● TASK INSTRUCTIONS: Arrange every line of text from the items below into a Markdown table with two columns, Row and Text, giving each line its own numbered row and skipping blank lines. Leave the pictures out.

● GIVEN ENTRIES:

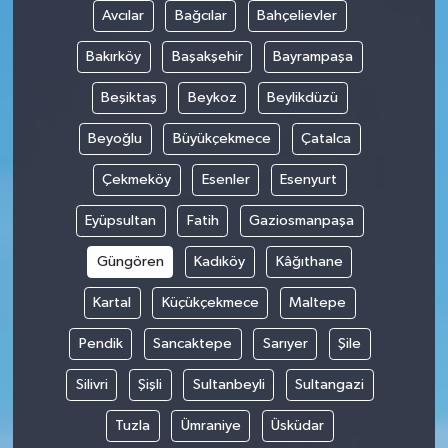
Avcılar
Bağcılar
Bahçelievler
Tüm Makaleler
Bakırköy
Başakşehir
Bayrampaşa
Tüm Haberler
Beşiktaş
Beykoz
Beylikdüzü
Beyoğlu
Büyükçekmece
Çatalca
Videolu Haberler
Çekmeköy
Esenler
Esenyurt
Son Dakika
Eyüpsultan
Fatih
Gaziosmanpaşa
Tüm Haberler
Güngören
Kadıköy
Kâğıthane
Kartal
Küçükçekmece
Maltepe
Pendik
Sancaktepe
Sarıyer
Şile
Silivri
Şişli
Sultanbeyli
Sultangazi
Tuzla
Ümraniye
Üsküdar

● SOLUTION FOR THIS PROBLEM:
| Row | Text |
|---|---|
| 1 | Avcılar |
| 2 | Bağcılar |
| 3 | Bahçelievler |
| 4 | Tüm Makaleler |
| 5 | Bakırköy |
| 6 | Başakşehir |
| 7 | Bayrampaşa |
| 8 | Tüm Haberler |
| 9 | Beşiktaş |
| 10 | Beykoz |
| 11 | Beylikdüzü |
| 12 | Beyoğlu |
| 13 | Büyükçekmece |
| 14 | Çatalca |
| 15 | Videolu Haberler |
| 16 | Çekmeköy |
| 17 | Esenler |
| 18 | Esenyurt |
| 19 | Son Dakika |
| 20 | Eyüpsultan |
| 21 | Fatih |
| 22 | Gaziosmanpaşa |
| 23 | Tüm Haberler |
| 24 | Güngören |
| 25 | Kadıköy |
| 26 | Kâğıthane |
| 27 | Kartal |
| 28 | Küçükçekmece |
| 29 | Maltepe |
| 30 | Pendik |
| 31 | Sancaktepe |
| 32 | Sarıyer |
| 33 | Şile |
| 34 | Silivri |
| 35 | Şişli |
| 36 | Sultanbeyli |
| 37 | Sultangazi |
| 38 | Tuzla |
| 39 | Ümraniye |
| 40 | Üsküdar |